In this advanced course, students get equal exposure to cultural, communicative and linguistic topics. They view and discuss several films that highlight particular aspects of Hispanic society and history. Students work with authentic sources to conduct research about a variety of topics. Some examples include news articles, poems and short stories. The grammar portion of the course focuses on pronouns, mood, and tense sequencing, as well as a review of selected topics from previous years. There is a strong emphasis on improving communicative skills through daily conversations, teacher-student and student-student interactions as well as oral presentations in the target language.
Starting with the question ‘what does it mean to be authentically American?’, students explore the Latinx communities in the 20th and 21st centuries, throughout the various US regions: the West Coast, the Southwest, the Northeast, the Southeast and the Midwest. Using this question as a jumping off point, students consider and explore what it means to live in between, and sometimes within, competing cultures in the United States by highlighting questions of nationality, gender, sexuality, race, language and community. Students engage with authentic texts in the Spanish language including essays, articles, literature, documentaries and film that push them to question concepts of citizenship and national identity
The course explores the topic of social justice throughout the Spanish speaking world, alternating between units which highlight themes of Spanish, Latin American, and Latino history and current social realities through art and literature, and units with a focus on individual and group struggles for social justice in the Spanish-speaking world. This advanced course continues to challenge students to communicate with more accuracy, at a more refined level, in a wider variety of contexts, and with a greater lexical repertoire. Students work with a variety of primary sources (letters, newspaper articles, testimonies) and view and analyze a variety of films in order to discuss and interpret different historical contexts and realities. In the second semester, students also work on descriptive, narrative and expository writing styles.
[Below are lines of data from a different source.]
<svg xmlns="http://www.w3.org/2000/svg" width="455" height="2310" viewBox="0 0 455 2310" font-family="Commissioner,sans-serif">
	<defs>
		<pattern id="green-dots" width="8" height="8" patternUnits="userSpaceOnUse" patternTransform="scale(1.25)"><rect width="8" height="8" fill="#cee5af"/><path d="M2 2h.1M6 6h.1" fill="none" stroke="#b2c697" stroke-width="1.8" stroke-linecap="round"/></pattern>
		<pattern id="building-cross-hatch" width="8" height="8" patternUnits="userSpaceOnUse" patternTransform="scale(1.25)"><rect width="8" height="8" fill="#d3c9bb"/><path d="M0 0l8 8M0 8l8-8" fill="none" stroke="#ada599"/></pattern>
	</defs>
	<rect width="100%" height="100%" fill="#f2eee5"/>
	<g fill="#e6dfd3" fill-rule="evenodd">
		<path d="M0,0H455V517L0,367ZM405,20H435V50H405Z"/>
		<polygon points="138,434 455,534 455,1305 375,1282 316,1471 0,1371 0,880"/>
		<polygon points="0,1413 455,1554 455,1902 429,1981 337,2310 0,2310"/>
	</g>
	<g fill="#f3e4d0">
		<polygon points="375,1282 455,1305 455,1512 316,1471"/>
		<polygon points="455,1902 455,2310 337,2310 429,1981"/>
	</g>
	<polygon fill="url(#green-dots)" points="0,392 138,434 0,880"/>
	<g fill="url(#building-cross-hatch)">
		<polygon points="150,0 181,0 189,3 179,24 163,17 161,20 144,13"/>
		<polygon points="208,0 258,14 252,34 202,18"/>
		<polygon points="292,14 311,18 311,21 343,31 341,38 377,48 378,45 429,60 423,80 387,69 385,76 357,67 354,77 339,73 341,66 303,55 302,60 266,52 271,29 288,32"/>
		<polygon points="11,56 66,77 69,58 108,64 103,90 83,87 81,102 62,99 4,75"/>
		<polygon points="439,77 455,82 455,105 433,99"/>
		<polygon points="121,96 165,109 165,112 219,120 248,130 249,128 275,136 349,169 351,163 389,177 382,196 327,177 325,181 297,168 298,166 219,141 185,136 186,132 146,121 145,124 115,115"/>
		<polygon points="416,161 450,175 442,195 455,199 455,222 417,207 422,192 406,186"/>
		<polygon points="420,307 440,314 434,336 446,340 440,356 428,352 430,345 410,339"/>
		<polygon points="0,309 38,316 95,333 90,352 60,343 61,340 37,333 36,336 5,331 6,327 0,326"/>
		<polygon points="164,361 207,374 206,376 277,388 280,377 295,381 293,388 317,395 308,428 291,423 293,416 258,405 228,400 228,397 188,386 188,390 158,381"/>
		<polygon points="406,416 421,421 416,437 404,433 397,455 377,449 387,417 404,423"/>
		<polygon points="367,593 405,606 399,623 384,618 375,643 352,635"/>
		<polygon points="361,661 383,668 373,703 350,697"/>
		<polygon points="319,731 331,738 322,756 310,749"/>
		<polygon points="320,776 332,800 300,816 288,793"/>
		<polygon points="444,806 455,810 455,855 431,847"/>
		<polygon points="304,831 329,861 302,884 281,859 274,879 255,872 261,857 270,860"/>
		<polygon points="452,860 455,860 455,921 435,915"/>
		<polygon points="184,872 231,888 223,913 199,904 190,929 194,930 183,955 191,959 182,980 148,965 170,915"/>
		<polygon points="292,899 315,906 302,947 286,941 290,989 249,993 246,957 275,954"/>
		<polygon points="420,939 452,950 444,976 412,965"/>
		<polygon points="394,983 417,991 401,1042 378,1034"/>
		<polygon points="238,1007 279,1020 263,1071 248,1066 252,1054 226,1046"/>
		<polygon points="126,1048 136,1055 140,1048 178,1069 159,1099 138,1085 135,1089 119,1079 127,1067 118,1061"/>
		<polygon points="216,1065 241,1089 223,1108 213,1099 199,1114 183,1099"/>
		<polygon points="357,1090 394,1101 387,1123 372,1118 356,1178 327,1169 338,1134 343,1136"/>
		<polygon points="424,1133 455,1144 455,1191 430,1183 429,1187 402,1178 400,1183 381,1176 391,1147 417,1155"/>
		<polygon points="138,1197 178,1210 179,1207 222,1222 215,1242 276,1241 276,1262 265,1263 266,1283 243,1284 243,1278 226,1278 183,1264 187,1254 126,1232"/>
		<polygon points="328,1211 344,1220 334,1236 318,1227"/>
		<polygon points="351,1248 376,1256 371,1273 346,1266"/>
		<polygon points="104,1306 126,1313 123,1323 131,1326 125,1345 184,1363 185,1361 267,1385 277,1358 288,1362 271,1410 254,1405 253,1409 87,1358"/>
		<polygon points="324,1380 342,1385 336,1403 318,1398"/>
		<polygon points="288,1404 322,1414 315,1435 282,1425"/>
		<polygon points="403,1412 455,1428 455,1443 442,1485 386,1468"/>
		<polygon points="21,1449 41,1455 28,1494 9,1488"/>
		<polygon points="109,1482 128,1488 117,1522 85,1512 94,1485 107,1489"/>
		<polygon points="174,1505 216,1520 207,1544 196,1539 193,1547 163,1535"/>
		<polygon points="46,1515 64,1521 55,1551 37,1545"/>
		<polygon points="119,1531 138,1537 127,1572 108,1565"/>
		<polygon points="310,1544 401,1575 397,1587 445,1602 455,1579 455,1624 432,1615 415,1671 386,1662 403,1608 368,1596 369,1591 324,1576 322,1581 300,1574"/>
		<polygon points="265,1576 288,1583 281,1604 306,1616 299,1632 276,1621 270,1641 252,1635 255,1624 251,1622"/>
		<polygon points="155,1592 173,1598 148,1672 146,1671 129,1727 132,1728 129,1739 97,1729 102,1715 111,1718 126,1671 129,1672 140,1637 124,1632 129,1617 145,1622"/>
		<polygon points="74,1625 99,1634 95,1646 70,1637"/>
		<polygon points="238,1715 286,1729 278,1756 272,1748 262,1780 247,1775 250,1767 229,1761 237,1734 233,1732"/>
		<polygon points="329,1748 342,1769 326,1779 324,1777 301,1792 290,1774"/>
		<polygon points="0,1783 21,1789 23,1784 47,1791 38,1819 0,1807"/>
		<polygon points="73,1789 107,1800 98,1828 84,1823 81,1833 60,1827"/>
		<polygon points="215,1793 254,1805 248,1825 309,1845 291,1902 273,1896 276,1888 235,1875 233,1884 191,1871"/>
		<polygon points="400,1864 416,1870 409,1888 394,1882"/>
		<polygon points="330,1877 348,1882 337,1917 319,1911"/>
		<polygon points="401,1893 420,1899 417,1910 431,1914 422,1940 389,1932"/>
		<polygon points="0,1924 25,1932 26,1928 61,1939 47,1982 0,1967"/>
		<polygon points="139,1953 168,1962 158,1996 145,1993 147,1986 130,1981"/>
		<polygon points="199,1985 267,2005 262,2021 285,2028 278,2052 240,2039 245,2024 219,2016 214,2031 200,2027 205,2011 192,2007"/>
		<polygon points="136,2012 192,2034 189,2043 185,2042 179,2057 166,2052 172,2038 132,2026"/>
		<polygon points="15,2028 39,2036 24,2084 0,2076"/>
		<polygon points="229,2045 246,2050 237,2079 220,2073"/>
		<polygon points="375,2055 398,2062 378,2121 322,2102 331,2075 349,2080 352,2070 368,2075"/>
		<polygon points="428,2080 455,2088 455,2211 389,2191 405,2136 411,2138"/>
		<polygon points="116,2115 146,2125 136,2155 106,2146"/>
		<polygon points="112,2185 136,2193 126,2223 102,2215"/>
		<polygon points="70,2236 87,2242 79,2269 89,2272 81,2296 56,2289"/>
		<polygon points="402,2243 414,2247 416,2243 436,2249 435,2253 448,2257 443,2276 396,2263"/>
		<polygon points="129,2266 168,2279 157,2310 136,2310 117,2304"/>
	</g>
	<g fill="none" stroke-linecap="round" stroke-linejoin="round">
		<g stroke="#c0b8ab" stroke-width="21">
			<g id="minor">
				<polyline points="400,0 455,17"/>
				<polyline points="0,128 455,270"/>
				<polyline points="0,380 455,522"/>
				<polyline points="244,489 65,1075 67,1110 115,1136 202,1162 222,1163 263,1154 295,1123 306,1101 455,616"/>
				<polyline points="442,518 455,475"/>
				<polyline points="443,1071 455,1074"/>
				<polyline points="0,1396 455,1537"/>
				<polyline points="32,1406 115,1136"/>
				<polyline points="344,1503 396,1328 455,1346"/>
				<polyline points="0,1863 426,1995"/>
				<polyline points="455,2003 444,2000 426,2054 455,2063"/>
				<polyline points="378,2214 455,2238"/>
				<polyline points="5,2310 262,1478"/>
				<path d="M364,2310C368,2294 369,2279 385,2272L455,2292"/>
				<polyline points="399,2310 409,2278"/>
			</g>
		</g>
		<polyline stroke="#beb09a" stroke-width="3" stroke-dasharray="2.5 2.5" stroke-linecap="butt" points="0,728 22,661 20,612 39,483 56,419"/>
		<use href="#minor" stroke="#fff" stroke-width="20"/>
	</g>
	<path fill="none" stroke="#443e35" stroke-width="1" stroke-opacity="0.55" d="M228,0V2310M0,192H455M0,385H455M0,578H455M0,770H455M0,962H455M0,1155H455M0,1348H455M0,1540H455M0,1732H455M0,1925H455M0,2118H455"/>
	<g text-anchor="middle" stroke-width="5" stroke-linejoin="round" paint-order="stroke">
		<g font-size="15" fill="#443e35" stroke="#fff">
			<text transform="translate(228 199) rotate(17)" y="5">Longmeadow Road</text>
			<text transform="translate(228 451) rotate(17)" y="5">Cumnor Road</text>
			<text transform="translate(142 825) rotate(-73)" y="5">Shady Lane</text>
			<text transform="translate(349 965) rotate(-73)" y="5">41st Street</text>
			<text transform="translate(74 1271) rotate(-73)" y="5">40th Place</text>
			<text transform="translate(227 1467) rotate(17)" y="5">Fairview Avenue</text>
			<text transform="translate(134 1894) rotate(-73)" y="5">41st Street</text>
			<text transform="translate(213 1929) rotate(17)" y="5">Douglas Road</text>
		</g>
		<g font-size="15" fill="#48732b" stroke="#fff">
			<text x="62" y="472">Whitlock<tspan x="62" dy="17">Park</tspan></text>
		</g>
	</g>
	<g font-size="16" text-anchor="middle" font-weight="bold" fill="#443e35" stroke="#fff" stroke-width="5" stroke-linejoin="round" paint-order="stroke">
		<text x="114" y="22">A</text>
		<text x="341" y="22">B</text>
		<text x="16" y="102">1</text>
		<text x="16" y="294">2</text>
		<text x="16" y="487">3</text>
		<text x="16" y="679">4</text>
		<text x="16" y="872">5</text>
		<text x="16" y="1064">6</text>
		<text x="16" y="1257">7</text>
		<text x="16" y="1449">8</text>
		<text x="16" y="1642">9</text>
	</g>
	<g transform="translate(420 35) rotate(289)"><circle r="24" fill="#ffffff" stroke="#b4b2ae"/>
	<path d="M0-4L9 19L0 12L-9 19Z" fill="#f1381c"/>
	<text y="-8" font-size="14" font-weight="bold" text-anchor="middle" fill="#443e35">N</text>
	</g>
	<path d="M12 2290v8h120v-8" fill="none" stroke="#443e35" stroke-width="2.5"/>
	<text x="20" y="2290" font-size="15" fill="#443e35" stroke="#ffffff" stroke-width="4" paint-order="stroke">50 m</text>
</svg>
In this advanced literature and film Spanish course, students are critical readers and writers as well as active viewers. They write cross-cultural comparisons of literary texts and film and compare these with their own experiences; use the works to determine how people identify with specific locations, language and culture; discuss and interpret the historical context in which the work is set; write and apply literary analysis to a variety of genres within the context of Spanish and Latin American literary traditions; develop, communicate and defend a thesis with evidence based on literary texts and film.